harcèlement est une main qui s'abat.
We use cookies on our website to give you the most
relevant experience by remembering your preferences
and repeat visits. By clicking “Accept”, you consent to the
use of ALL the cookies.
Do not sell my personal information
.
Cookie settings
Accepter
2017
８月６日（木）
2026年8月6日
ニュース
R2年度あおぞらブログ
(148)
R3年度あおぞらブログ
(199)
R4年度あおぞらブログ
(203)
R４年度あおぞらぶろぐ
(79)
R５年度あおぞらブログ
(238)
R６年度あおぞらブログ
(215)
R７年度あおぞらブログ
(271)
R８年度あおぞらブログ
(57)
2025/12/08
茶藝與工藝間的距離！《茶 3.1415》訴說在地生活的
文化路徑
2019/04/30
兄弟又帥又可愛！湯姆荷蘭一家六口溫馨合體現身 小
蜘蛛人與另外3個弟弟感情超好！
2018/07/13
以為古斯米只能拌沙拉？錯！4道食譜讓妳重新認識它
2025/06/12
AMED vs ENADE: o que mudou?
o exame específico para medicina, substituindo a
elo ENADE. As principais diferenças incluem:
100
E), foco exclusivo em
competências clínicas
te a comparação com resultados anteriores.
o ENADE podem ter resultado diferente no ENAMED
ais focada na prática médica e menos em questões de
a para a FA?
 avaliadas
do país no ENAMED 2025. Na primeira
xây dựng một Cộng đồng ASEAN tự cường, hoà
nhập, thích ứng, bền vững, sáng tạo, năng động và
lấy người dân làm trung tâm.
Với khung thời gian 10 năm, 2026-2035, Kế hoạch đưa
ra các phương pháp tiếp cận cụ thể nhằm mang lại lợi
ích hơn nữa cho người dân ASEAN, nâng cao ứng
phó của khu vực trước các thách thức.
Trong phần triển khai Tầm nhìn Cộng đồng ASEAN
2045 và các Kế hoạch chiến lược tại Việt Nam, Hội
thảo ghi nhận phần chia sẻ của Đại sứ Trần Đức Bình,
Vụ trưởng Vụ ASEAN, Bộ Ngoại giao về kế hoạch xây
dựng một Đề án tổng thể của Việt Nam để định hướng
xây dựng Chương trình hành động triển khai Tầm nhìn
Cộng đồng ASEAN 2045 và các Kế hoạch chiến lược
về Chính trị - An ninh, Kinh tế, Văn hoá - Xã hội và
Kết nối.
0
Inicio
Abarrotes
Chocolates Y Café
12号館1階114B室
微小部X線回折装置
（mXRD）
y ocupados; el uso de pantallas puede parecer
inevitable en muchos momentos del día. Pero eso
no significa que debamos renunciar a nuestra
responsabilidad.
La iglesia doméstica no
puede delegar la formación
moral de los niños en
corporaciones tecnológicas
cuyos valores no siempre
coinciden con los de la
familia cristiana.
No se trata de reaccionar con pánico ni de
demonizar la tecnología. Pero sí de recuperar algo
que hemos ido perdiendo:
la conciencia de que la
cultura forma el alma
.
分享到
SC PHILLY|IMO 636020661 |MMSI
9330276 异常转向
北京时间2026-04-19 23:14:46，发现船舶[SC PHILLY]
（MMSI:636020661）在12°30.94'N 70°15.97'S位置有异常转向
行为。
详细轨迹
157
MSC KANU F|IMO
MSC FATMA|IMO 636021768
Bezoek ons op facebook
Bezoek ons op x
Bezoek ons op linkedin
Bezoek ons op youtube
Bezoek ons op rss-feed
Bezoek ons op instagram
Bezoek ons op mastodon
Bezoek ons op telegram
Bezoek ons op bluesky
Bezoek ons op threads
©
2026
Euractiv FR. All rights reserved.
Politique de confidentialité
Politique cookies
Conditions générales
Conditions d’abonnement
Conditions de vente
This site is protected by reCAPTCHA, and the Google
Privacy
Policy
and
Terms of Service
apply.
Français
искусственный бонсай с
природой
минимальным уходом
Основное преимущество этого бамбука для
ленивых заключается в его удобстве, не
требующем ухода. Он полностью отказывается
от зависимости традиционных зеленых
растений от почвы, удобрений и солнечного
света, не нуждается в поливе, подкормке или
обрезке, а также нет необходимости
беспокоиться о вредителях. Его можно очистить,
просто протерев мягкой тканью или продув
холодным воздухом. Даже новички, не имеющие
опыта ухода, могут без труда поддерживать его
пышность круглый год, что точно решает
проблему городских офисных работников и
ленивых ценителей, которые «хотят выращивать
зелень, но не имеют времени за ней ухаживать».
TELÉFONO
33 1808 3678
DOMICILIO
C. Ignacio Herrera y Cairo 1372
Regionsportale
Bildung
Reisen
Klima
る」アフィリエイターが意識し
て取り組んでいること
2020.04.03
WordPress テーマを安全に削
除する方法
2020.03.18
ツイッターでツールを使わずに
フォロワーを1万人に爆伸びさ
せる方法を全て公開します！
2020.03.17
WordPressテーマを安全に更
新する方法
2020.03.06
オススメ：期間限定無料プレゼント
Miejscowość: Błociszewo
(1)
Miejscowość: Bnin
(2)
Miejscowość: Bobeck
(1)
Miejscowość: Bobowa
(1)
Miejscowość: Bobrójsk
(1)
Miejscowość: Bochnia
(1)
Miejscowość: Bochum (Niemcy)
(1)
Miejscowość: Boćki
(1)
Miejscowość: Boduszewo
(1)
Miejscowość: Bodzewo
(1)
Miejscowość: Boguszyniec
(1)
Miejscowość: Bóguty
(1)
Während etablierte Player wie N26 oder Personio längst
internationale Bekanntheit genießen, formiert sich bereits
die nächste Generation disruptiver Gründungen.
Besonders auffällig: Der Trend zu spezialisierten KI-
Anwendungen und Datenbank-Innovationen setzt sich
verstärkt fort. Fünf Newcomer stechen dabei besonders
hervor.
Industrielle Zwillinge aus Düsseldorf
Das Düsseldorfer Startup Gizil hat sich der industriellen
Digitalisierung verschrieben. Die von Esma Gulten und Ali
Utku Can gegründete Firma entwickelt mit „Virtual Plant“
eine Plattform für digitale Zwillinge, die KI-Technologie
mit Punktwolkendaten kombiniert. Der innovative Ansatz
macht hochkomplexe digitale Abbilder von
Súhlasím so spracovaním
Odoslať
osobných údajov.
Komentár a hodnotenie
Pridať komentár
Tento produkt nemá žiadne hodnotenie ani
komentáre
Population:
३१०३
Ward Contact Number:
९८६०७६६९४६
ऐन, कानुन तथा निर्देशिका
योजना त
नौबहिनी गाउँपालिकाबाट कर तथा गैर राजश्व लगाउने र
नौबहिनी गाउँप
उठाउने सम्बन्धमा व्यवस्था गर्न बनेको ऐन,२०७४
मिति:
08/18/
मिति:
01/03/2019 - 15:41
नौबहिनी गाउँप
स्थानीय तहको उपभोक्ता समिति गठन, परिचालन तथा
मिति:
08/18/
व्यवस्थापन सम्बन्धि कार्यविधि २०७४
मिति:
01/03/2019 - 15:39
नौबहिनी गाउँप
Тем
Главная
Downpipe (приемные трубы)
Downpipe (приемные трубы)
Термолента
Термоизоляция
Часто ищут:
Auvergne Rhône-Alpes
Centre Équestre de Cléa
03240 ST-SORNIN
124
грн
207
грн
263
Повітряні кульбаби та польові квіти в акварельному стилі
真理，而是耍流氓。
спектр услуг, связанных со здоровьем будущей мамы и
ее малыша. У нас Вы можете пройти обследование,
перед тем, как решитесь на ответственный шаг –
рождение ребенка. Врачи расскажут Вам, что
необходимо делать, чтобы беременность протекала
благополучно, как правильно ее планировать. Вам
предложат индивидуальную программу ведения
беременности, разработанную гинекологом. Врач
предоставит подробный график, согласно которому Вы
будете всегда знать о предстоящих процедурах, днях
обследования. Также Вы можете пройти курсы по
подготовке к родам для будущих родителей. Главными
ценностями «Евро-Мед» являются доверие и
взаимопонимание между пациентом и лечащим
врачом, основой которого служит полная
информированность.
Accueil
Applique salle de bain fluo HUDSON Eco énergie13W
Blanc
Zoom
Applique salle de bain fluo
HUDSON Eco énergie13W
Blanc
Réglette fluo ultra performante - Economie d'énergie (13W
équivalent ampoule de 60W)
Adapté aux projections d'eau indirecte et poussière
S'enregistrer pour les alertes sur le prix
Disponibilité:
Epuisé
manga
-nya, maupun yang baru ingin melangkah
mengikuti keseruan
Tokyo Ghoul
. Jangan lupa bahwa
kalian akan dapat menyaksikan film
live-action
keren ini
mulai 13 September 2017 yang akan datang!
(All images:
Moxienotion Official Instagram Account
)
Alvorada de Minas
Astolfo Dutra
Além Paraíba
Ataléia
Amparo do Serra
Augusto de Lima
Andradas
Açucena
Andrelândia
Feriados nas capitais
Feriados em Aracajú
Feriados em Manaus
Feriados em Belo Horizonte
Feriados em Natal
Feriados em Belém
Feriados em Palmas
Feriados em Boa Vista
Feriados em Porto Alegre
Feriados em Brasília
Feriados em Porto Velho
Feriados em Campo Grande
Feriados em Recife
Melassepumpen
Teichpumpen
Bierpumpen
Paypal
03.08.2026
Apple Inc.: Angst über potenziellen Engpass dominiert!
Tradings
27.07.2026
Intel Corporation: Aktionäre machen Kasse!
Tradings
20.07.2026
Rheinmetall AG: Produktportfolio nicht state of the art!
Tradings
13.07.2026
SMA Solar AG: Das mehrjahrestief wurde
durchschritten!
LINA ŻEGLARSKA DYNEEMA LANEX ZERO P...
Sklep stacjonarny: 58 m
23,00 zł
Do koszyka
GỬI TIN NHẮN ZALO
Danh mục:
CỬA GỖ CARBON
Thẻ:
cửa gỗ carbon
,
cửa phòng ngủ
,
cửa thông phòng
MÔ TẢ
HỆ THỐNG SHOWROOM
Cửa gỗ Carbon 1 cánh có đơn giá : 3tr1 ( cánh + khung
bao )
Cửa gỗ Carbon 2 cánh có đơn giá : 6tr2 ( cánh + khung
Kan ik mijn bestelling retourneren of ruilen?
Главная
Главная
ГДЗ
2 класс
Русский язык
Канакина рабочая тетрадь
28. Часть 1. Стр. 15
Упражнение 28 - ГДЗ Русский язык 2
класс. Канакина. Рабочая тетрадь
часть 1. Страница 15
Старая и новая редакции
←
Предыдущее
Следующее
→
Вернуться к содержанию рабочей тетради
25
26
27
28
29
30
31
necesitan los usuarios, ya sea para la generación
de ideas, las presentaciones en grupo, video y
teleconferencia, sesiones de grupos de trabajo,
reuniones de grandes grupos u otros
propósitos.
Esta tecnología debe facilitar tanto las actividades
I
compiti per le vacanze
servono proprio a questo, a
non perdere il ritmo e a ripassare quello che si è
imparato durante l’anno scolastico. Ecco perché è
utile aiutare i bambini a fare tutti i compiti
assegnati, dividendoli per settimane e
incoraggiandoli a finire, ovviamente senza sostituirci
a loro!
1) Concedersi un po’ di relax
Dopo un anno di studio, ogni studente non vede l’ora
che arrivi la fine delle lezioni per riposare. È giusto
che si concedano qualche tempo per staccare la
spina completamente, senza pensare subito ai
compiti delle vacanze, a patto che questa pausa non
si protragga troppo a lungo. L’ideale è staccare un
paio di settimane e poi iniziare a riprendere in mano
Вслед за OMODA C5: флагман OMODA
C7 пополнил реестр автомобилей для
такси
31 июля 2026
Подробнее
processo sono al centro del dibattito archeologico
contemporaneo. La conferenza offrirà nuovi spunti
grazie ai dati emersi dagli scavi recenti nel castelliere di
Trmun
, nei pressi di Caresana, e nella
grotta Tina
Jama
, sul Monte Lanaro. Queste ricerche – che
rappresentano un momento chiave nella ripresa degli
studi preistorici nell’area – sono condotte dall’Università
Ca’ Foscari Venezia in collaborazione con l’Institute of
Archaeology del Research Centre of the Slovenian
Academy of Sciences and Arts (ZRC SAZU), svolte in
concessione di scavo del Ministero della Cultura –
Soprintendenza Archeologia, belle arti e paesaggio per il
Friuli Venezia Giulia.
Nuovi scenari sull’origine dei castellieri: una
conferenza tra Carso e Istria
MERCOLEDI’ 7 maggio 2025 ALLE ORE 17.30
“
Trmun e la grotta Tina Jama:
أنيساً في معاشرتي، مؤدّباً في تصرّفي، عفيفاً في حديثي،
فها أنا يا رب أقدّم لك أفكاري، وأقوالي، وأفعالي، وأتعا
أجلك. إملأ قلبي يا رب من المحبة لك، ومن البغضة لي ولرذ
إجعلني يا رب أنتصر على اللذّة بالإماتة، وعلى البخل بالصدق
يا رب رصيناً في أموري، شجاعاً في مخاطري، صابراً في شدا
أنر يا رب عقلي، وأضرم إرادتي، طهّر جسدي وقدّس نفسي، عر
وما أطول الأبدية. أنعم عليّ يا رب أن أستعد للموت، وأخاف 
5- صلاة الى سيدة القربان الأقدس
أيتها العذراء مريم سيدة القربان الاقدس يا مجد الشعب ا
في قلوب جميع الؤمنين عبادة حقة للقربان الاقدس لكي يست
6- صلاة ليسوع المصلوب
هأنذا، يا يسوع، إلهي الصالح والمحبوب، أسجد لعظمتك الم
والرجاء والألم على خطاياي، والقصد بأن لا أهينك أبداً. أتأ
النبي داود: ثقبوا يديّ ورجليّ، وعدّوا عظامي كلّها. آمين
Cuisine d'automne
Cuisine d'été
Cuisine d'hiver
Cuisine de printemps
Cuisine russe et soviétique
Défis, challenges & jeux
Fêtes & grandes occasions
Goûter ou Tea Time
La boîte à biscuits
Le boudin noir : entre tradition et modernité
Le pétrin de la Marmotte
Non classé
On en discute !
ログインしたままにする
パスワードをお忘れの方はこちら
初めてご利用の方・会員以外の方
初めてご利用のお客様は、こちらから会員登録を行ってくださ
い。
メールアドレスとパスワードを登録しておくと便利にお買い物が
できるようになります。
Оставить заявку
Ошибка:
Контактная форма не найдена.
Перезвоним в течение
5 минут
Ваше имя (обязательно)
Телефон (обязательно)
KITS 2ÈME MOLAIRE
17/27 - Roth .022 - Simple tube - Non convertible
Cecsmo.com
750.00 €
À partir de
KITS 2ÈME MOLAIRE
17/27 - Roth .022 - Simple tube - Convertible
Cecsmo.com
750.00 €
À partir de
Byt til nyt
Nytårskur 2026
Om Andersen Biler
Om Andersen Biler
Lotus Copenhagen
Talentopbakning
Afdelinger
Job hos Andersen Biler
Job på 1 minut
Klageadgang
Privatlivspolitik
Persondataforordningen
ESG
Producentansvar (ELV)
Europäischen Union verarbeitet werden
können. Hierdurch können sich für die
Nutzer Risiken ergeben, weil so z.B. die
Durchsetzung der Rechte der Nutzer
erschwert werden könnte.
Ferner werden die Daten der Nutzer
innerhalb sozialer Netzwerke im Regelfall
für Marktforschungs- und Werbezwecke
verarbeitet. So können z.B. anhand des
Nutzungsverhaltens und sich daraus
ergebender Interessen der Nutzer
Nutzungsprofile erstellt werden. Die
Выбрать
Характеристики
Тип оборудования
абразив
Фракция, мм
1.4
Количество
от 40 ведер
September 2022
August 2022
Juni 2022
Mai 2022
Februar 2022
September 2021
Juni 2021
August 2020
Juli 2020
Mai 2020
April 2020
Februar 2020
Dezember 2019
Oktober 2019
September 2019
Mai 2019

+ + + + +

__WORK INSTRUCTIONS__.
Of all the entries above, retype exactly the lines from the line with "que hemos ido" to the line with "Bezoek ons op instagram", both included, and no others.

__REPLY TO THE EXERCISE__.
que hemos ido perdiendo:
la conciencia de que la
cultura forma el alma
.
分享到
SC PHILLY|IMO 636020661 |MMSI
9330276 异常转向
北京时间2026-04-19 23:14:46，发现船舶[SC PHILLY]
（MMSI:636020661）在12°30.94'N 70°15.97'S位置有异常转向
行为。
详细轨迹
157
MSC KANU F|IMO
MSC FATMA|IMO 636021768
Bezoek ons op facebook
Bezoek ons op x
Bezoek ons op linkedin
Bezoek ons op youtube
Bezoek ons op rss-feed
Bezoek ons op instagram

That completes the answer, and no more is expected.